Overt symptoms clearly define symptomatic rabies in people who suffer animal bites but by this time, therapeutic intervention is too late. After a bite, laboratory tests can determine whether an animal is indeed rabid. The presence of rabies virus in an animal or an infected person can be determined by serology and immunofluorescence antigen determination using biopsy skin, brain or corneal specimens. Histologically very characteristic is the presence of Negri bodies. These are intracytoplasmic inclusions formed by aggregates of nucleocapsids in neurons of about 90% of infected humans. Other tests include the growing of virus in the brains of mice or in culture, after which antigen tests are used to determine the presence of virus. Also anti-rabies antibodies can be detected BUT only very late in the disease. Polymerase chain reaction (PCR) can also be used to detect virus

Therapy

Post-exposure prophylaxis is the major form of treatment when it is suspected that the patient may have come in contact with a rabid animal. Such contact is most often a bite but could also include contact with tissue from a rabid animal. In the United States up to 20,000 rabies inoculations are given to humans every year. After a bite, it is recommended to wash the wound and to instill anti-rabies serum into the wound. After this, the vaccine is given, accompanied by either horse anti-rabies serum or human rabies immune globulin. This suffices until the patient develops an immune response to the virus. Four more vaccinations are then given over a period of a month (days 3, 7, 14 and 28 after exposure to the virus).

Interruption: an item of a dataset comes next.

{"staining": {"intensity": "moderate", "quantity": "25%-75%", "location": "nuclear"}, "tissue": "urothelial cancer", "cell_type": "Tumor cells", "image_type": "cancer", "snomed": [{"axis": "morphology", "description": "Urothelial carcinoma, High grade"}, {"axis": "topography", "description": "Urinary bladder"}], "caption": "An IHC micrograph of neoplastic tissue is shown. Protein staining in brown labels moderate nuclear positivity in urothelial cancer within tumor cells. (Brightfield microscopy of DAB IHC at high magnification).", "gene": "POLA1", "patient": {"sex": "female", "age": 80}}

Pre-exposure vaccination is recommended for persons who may come in contact with tissue of rabid animals and seems effective for up to two years.

Vaccination

Vaccination against rabies has a long history, the first vaccine having been developed by Louis Pasteur. His vaccine was an attenuated form of the virus produced by inoculation of rabbit spinal cord. The present (HDCV) rabies vaccine is a chemically-inactivated one that is produced in human diploid tissue culture cells. Previous vaccines were produced in the brains of animals but these gave more side effects.